Keeping with anxiety but drawing on the material culture of maps, in addition to the maps of the oyster grounds in terms of the disputes, Jason has found a map showing the town in the 1590s. While this has the London to Canterbury road, the emphasis is on the creek – the significance of waterborne transport for both goods and people. For this is how the streets of Faversham on the map are orientated, the focal point of the town having shifted away from that of medieval Faversham. Returning to Arden to, this shift is evident as in the play he visits the quay to see to the unloading of his cargo, an activity in keeping with his status as a prosperous merchant and landholder. Such trade was the lifeblood of the town and port of Faversham, offering commercial opportunities, but equally networking opportunities both horizontally and vertically across society. Geographically too, for the shipping of grain and malt, as well as other commodities to London, but also overseas, is something that Jason has been investigating in the records, mirroring Arden’s activities in the play.
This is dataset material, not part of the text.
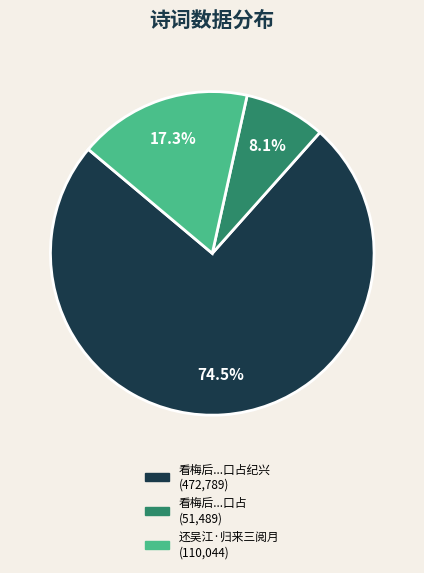

Is there any slice that represents more than half of the pie?

Yes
This brought into sharper focus just why Jason is interested in the middling sort and he discussed Sir Michael Sondes using his and his parents’ funeral monument in Throwley church. For Sir Michael, while a landowner was equally tied into credit and debt networks, as well as those based on kinship and place. His social standing and that of his father exemplified by how they are depicted – markers for their own and subsequent generations from now to eternity. All these aspects, Jason sees as aiding his exploration of the civilising process that he sees as part of this transformational process around 1600.
His presentation provoked a series of comments and questions from those in the room and online, and further discussion took place when we adjourned to the café afterwards. So thanks Jason, it obviously worked as a thought-provoking ‘research in progress’ presentation.